Understanding Defense Outside the Limits vs. Within Limits 

Understanding Insurance Defense: Outside the Limits vs. Within Limits


Knowing how your insurance policy handles defense costs can have a significant impact on your financial security. Having this knowledge is key to making a good insurance purchasing decision.  

This article aims to demystify two critical terms in insurance policies: “Defense Outside the Limits” and “Defense Within Limits.” We’ll explore these concepts, discuss their implications using a practical example, and offer guidance on how to check your own policy. Whether you’re a small business owner, run a non-profit, or simply want to better understand Nevada’s new law, this article will help you grasp these critical aspects and why you should care about them.


Unpacking Insurance Terminologies: Defense Outside and Within Limits

Let’s start by understanding what these terms mean.

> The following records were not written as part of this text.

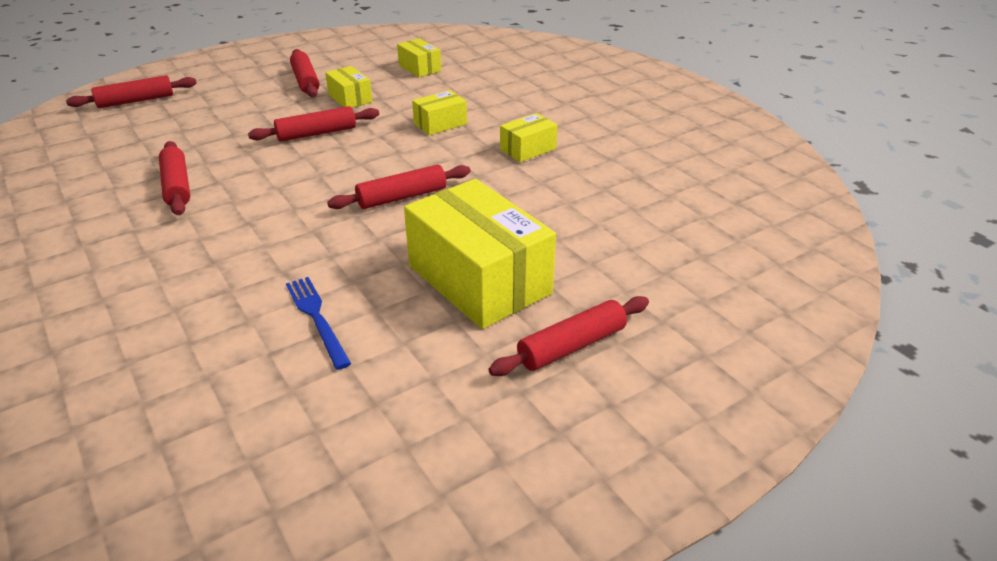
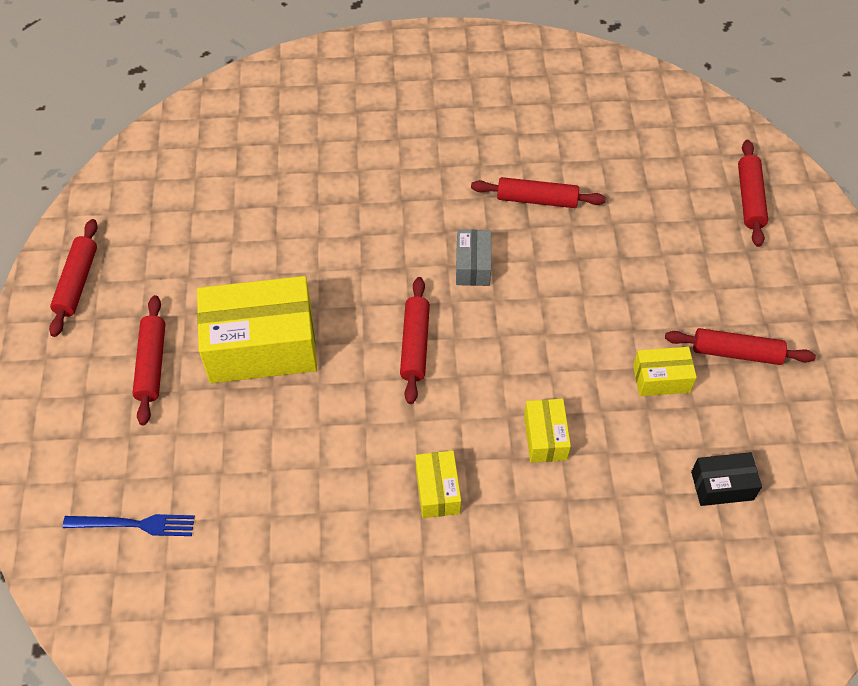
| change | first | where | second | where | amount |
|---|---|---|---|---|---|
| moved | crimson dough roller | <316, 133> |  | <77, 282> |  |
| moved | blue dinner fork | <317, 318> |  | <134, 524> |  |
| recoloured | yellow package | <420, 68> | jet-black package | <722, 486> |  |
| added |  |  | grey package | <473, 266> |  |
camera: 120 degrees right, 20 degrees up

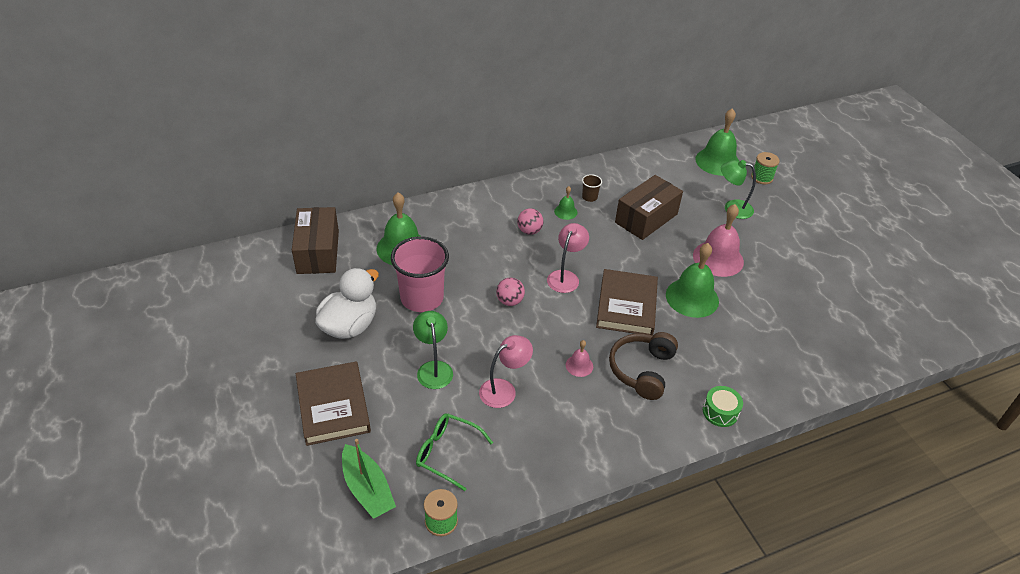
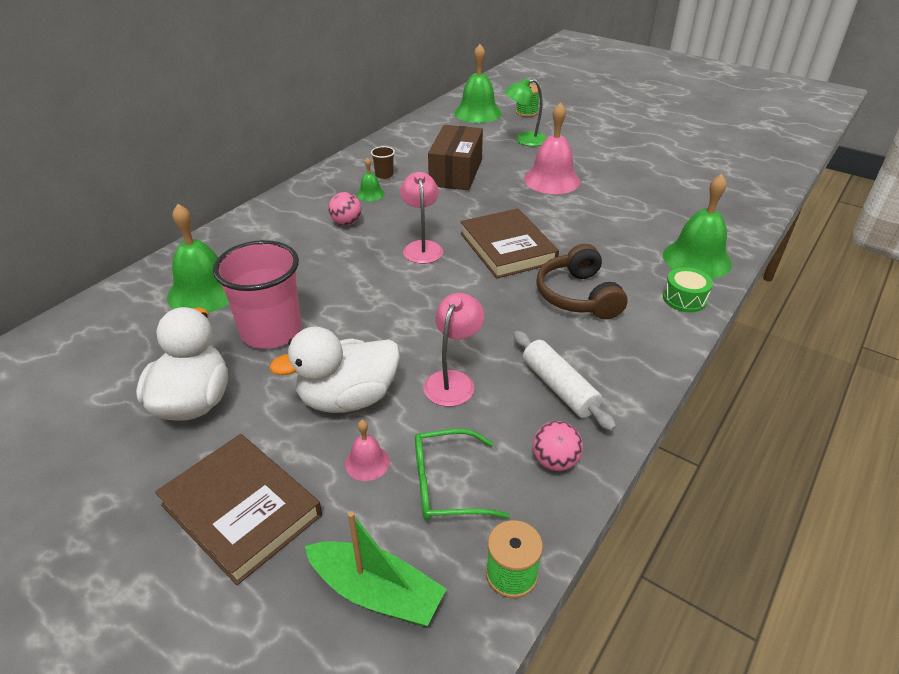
| change | first | where | second | where | amount |
|---|---|---|---|---|---|
| removed | brown package | <318, 252> |  |  |  |
| replaced | emerald reading lamp | <433, 368> | pure white rubber duck | <348, 398> |  |
| moved | rosy play ball | <510, 301> |  | <555, 461> |  |
| moved | rosy hand bell | <579, 365> |  | <367, 462> |  |
| moved | emerald hand bell | <692, 297> |  | <696, 259> |  |
| added |  |  | pure white dough roller | <559, 387> |  |
camera: 30 degrees left, 5 degrees down

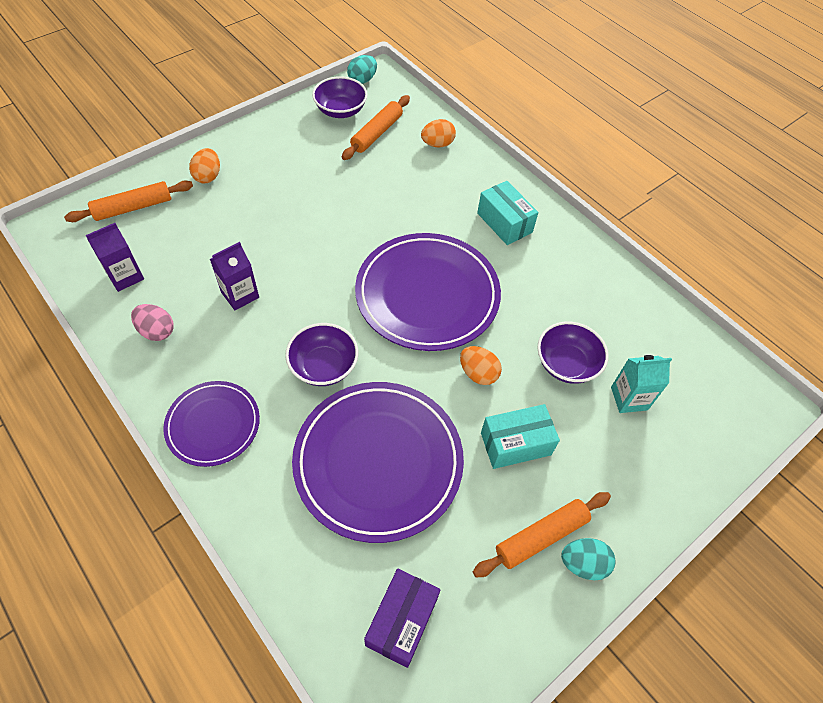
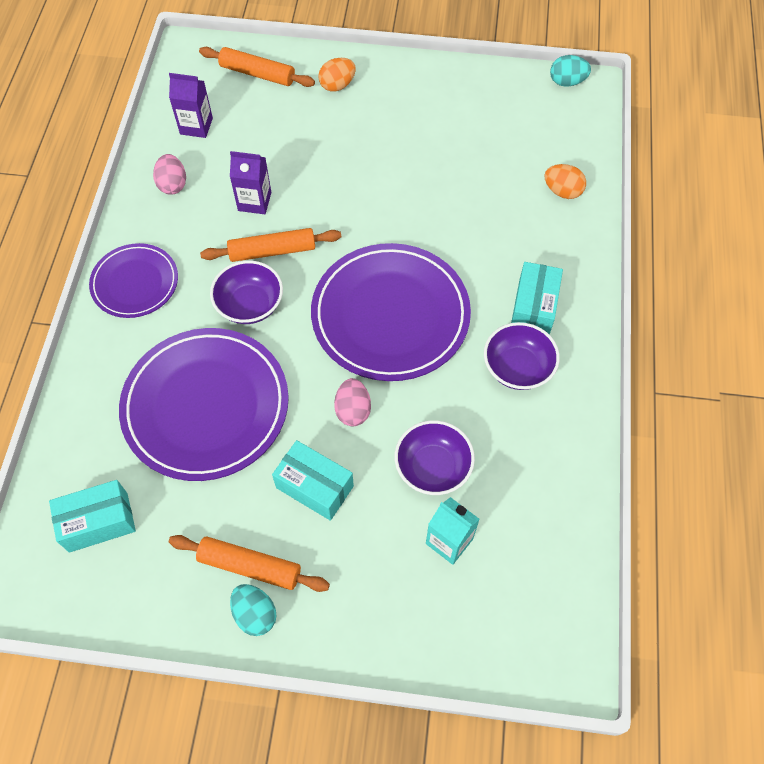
| change | first | where | second | where | amount |
|---|---|---|---|---|---|
| moved | royal purple bowl | <340, 110> |  | <517, 368> |  |
| moved | bright orange dough roller | <377, 133> |  | <272, 251> |  |
| recoloured | royal purple package | <401, 621> | teal package | <98, 522> |  |
| recoloured | bright orange egg | <478, 373> | rosy egg | <353, 410> |  |
camera: 50 degrees right, 5 degrees up

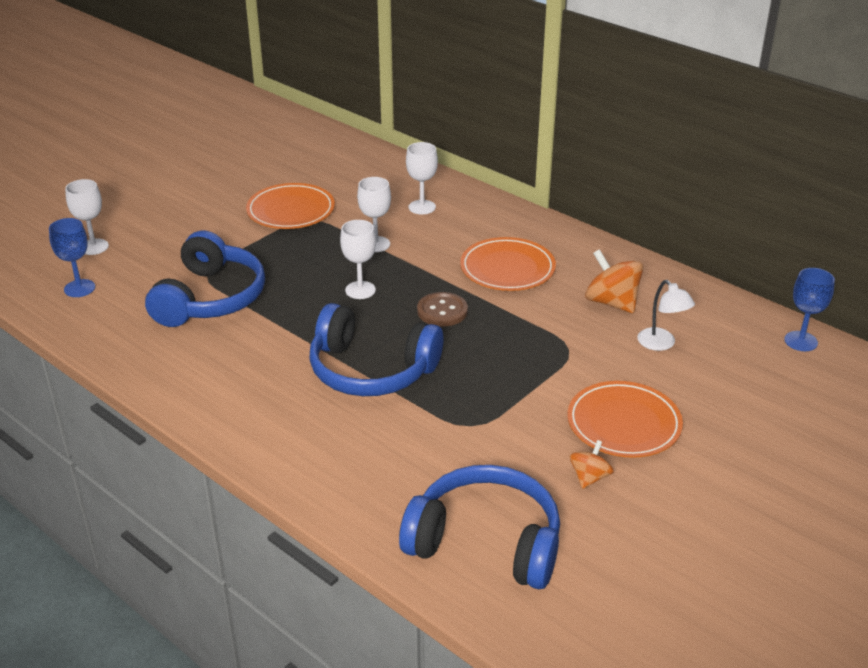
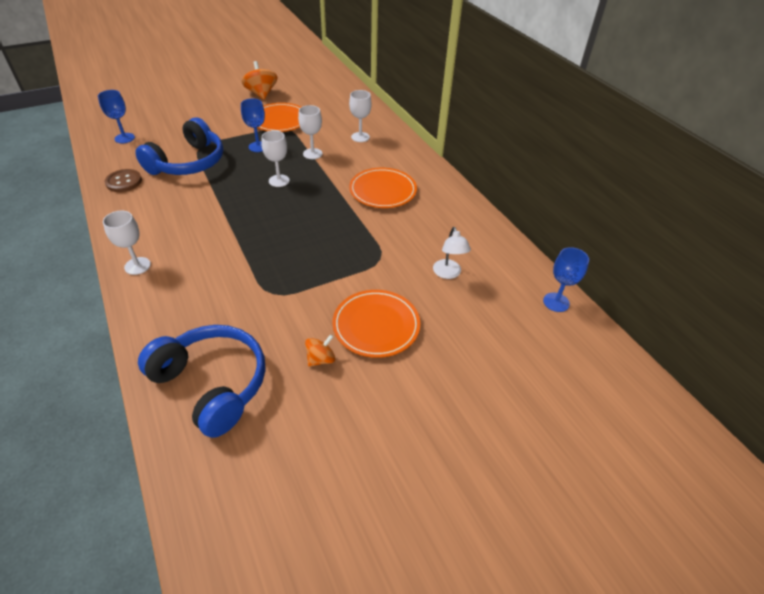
| change | first | where | second | where | amount |
|---|---|---|---|---|---|
| moved | pure white goblet | <94, 247> |  | <137, 266> |  |
| removed | blue headset | <371, 370> |  |  |  |
| moved | brown shirt button | <442, 311> |  | <124, 182> |  |
| moved | bright orange toy top | <612, 302> |  | <261, 94> |  |
| added |  |  | blue goblet | <258, 147> |  |
camera: 20 degrees right, 10 degrees up

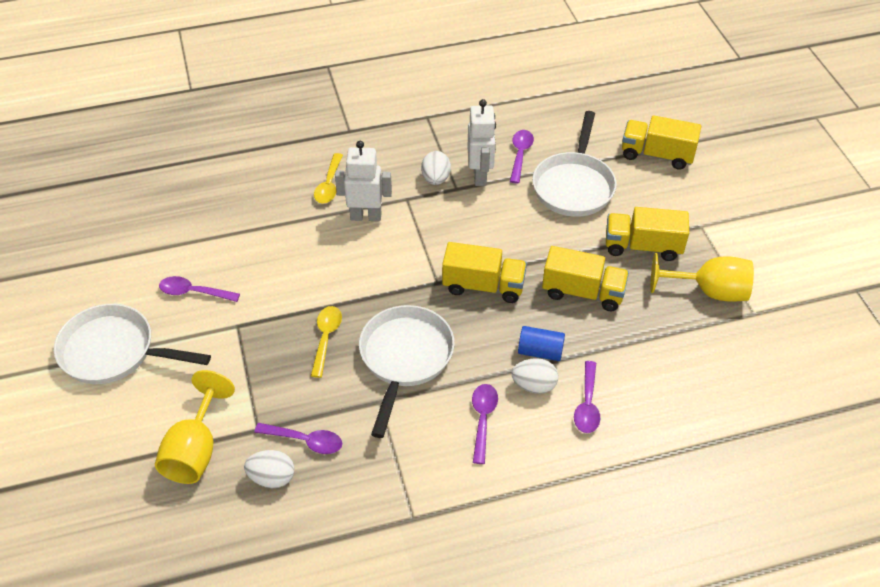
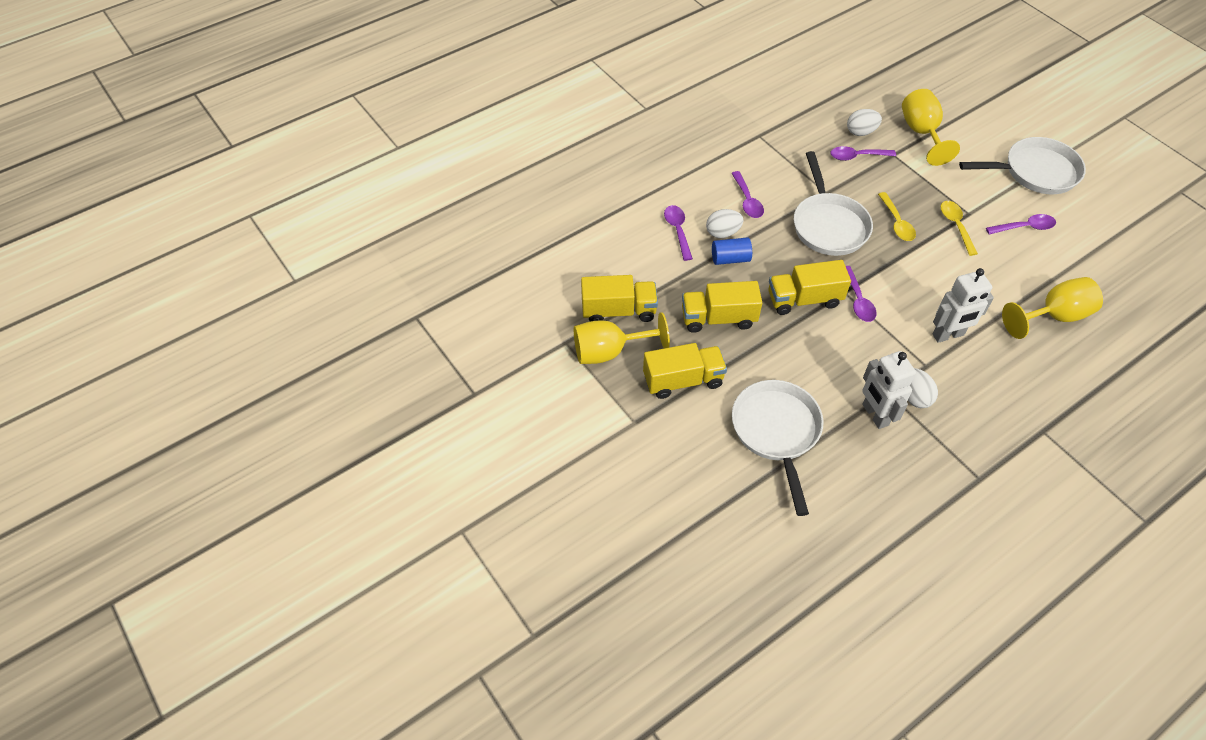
| change | first | where | second | where | amount |
|---|---|---|---|---|---|
| moved | yellow tablespoon | <329, 185> |  | <956, 226> |  |
| moved | royal purple tablespoon | <520, 154> |  | <858, 300> |  |
| moved | yellow truck | <657, 155> |  | <618, 311> |  |
| added |  |  | yellow goblet | <1053, 316> |  |
camera: 160 degrees right, 5 degrees up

Defense Outside the Limits (“DOL”) and Defense Within Limits (“DWL”) are phrases used in insurance to explain how your defense costs – like attorney fees and court expenses – are covered. Defense costs can add up quickly, so knowing how your policy handles them is essential.

In “DOL” policies, your defense costs are not subtracted from the aggregate limit – the maximum amount your insurer will pay for a claim. It’s like having a separate unlimited bucket of money just for defense costs. This means even after spending on defense, you still have your full policy limit available for any settlements or judgments.

On the other hand, “DWL” policies are the opposite. The money used for defense costs is taken from your policy limit, leaving you with less coverage for any claims payouts. It’s like having one bucket of money for both your defense costs and claim payouts. 

Accounting for Defense Costs

So, what counts as defense costs? Typically, defense costs include

  • fees paid to attorneys
  • court fees
  • costs of investigations
  • expert witness fees, and
  • other legal costs associated with defending a lawsuit. 

Which Policies Fall Into Which Category?


Generally, Commercial General Liability policies often come with “DOL” coverage.

In contrast, most professional liability policies (like Directors and Officers Liability, Errors and Omissions, and Employment Practices Liability) offer “DWL” coverage. In some litigation-friendly jurisdictions, insureds may have the option to buy Defense Outside the Limits or Unlimited Defense Costs on professional liability policies for an additional premium. 

As with any insurance matter, there are no hard and fast rules – always double-check your own policy and ask your broker for additional coverages that may be available for a cost.  Let’s look at an example of how the two distinct defense provisions would pay out in a Not-For-Profit D&O policy: 


Not-For-Profit Directors & Officers Liability Insurance: A Case Study 

Let’s take a look at a concrete example using Not-For-Profit Directors & Officers Liability Insurance. Imagine a private golf club is sued for discrimination by a group of members. The total claim is for $1,300,000 ($1,000,000 for defense costs and a settlement of $300,000).

The club’s Not-For-Profit D&O policy has a limit of $1,000,000.

With a “DOL” policy, the insurer would cover the full $300,000 settlement and still pay $1,000,000 for defense costs.

However, if the private club had a “DWL” policy, that $1,000,000 used for defense would be subtracted from the overall coverage limit. This means, if the claim was successful, the insured’s coverage would have been exhausted by the $1,000,000 defense. This would leave the entity potentially responsible for the $300,000 difference.

Defense outside the limits vs. Defense within the limits


Watch course lesson: What is Not-for-profit D&O insurance?

Your Policy: Check It Twice!

How can you find out what your own policy offers? It’s straightforward. Look for a section in your policy titled “Supplemental Payments” or “Defense Provision.” Here, you’ll find the specifics of how your defense costs are handled. If you’re still unsure, reach out to your insurance broker for clarification. You may also find the coverage extension under a heading such as “defense costs outside the limits endorsement”.

Now, you might wonder why this matters to you. It’s simple. Limiting defense costs means less money for claim payouts, which could result in the entity or you as a board member paying out-of-pocket costs. Understanding your policy could help you avoid unnecessary financial risks. For instance, if your policy includes defense within limits you may consider buying higher liability limits. 

Key Takeaways:

  • the difference between “Defense Outside the Limits” and “Defense Within Limits” is not just a matter of insurance jargon. 
  • knowing your potential financial exposure and making informed decisions to protect yourself and your organization. 
  • insurance is all about peace of mind, and understanding your coverage is a big step towards that goal.